Because on the surface, this should be good news. John Neville is gone—forever. And long term, it probably is for the best. But short term, this is going to mean a flurry of interest, a shattering of their hard-won illusion of normalcy, just when she and Will should be concentrating on the new life they are bringing into the world, not thinking about the one they both saw snuffed out. She remembers the days and months after April’s death—that searing, relentless searchlight of media obsession—the feeling that something appalling had happened, and all she wanted was to hide in the shadows and rock back and forth as she tried to come to terms with what she had seen, but wherever she ran, whatever she did, that searchlight kept seeking her out. Ms. Jones, a quick comment, please! Hannah, could we have an interview? Five minutes, I promise.
For ten long years, ever since the trial, in fact, she’s been hiding from that spotlight. For ten years April’s death has been the first thing she thinks about when she wakes up, and the last thing at night. And she knows it’s been that way for Will too—they have spent the whole of their relationship with the shadow of April’s memory looming over them.

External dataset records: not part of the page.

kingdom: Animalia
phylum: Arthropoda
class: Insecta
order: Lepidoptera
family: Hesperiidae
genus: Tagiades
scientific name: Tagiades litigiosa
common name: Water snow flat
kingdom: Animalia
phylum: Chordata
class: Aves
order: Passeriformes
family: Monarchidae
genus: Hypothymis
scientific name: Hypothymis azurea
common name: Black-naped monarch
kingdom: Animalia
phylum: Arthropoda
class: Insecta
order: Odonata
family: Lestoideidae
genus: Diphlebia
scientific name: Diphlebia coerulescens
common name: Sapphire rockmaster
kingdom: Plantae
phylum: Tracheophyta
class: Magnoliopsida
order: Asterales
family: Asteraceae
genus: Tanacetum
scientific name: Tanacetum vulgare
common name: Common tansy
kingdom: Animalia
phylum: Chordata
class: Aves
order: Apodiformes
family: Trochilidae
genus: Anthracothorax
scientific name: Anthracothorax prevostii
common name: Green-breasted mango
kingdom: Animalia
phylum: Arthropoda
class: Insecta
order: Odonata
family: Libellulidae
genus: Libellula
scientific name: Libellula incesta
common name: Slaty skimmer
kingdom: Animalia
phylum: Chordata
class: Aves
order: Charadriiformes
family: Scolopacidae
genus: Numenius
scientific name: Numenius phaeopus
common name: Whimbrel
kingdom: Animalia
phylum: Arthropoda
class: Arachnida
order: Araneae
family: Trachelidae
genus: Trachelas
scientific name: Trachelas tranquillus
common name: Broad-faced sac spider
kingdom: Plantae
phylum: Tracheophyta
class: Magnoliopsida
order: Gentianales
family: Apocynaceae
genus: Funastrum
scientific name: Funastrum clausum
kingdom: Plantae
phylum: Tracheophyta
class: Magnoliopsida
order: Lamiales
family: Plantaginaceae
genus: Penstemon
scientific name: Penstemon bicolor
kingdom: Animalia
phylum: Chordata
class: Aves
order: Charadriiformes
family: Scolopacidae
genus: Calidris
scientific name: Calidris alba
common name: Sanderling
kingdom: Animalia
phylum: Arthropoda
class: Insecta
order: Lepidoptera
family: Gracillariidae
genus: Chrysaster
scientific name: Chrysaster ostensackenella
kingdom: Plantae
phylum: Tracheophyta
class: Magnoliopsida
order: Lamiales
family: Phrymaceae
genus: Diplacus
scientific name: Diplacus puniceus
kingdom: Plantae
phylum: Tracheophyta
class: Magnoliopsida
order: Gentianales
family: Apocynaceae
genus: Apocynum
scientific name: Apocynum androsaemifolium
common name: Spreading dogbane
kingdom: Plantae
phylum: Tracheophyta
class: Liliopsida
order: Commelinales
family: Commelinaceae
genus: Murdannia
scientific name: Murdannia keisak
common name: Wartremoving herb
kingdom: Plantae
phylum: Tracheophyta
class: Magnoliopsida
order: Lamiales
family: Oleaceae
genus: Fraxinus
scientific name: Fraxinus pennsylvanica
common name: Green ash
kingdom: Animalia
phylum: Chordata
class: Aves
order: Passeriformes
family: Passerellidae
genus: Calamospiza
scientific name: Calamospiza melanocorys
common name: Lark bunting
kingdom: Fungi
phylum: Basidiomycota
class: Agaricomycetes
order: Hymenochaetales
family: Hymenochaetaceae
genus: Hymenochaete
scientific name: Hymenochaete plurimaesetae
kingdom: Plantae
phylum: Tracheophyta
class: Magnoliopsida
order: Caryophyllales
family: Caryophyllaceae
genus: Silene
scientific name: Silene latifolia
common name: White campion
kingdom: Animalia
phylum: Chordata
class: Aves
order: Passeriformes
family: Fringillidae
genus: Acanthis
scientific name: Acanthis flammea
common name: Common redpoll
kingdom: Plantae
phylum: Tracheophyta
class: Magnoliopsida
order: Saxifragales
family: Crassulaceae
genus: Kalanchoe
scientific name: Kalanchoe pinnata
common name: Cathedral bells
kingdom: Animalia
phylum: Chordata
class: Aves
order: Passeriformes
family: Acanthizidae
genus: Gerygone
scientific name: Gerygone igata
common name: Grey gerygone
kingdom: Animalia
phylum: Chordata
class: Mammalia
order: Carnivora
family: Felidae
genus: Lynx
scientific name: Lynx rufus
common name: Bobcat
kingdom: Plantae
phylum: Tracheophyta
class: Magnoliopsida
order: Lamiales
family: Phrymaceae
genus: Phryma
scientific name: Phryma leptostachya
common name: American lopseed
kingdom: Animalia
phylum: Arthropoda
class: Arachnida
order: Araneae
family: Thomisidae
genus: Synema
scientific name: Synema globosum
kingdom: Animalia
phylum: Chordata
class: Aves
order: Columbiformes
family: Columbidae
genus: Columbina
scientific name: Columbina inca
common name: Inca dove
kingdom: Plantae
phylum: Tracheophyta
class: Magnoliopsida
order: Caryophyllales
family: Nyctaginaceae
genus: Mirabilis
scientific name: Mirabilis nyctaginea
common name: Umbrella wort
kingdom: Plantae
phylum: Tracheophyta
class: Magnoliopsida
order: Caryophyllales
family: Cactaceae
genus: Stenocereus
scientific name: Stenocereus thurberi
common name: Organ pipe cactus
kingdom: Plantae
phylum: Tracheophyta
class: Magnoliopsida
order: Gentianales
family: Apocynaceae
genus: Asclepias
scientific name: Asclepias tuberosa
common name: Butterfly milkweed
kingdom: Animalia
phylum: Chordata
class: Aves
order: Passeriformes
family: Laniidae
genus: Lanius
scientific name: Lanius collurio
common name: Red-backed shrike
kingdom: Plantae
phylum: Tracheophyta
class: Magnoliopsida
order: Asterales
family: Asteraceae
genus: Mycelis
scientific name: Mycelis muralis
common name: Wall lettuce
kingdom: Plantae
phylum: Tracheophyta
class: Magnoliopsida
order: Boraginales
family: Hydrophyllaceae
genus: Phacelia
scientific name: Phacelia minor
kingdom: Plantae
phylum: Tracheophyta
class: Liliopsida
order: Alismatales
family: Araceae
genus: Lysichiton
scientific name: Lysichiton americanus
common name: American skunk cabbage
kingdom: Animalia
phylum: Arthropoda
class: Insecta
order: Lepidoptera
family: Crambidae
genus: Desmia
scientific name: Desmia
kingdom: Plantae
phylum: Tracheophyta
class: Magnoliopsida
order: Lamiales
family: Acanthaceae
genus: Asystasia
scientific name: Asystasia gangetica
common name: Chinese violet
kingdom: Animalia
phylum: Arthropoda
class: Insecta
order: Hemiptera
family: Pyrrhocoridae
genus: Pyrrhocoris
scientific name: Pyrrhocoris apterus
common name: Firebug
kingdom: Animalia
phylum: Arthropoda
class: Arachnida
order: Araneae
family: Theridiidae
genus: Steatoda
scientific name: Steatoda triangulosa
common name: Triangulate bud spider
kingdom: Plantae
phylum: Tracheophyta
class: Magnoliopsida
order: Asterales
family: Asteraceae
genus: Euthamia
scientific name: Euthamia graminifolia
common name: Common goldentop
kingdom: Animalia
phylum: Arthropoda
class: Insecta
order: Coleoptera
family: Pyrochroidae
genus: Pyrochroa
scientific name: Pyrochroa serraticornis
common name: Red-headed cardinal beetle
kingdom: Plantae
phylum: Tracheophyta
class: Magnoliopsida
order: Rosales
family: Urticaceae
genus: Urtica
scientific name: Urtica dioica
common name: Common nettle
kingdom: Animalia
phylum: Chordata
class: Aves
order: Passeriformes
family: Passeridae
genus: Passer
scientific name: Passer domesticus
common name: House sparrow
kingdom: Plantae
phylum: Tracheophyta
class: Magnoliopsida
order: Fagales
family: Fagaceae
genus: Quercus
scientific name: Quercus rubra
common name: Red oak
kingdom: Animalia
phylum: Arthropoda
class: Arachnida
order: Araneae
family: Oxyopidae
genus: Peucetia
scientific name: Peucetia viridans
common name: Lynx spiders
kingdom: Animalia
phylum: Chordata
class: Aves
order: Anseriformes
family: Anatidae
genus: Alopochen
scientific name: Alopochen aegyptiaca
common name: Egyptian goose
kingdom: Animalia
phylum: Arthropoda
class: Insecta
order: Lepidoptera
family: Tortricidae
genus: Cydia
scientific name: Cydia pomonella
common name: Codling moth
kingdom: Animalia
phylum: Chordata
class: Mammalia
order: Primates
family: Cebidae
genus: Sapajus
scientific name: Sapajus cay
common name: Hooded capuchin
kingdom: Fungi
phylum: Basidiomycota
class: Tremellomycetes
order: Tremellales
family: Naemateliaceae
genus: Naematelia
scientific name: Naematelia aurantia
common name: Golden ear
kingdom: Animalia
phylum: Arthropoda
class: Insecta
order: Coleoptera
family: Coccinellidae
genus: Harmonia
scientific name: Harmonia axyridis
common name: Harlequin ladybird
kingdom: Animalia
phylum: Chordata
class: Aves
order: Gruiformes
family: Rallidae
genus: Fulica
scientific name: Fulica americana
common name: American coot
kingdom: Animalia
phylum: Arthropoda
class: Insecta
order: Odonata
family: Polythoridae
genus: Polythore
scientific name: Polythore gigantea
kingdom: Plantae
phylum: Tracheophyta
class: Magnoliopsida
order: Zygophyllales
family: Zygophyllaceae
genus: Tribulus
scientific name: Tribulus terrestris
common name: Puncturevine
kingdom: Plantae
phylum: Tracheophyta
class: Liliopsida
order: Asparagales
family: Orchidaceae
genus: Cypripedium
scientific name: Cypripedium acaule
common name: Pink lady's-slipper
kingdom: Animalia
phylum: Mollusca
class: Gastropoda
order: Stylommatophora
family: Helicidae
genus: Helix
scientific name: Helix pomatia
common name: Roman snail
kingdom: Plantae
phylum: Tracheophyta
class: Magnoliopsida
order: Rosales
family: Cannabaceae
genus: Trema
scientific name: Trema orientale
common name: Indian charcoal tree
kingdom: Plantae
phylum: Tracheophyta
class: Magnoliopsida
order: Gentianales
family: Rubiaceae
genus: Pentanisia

But these last few months, with the baby and everything else, she has allowed herself… not to forget, exactly, because she could never do that. But to feel like April’s death was no longer the defining part of her life. And although she and Will have never discussed it in so many words, she’s pretty sure it’s been the same for him.
Now, with Neville’s death and the inevitable media flurry, it will be back to changing their numbers and screening their messages. Hannah will find herself looking twice at customers coming into the bookshop. At Carter and Price, the accountancy firm where Will is a junior partner, the new receptionist will be told what happened, instructed to ask a few more questions before routing calls and setting up appointments.
It’s been hard for him too. Harder, in some ways, though he would never say so. But it’s no coincidence that he followed her here, to Scotland, a country with its own legal system, its own newspapers, a place almost as far away from Oxford as it was possible to get without leaving the UK altogether. She remembers the gray September day eight years ago when he walked into the bookshop. She was helping a customer choose a birthday present, debating the merits of the new Michael Palin versus the latest Bill Bryson. Something, a noise or a movement behind her, had made Hannah turn, and there he was.
For a moment she had lost the power of speech. She had simply stood there, the customer rattling happily on about Rick Stein—while Hannah’s heart beat and beat and beat with a kind of fierce joy.
Three months later they moved in together.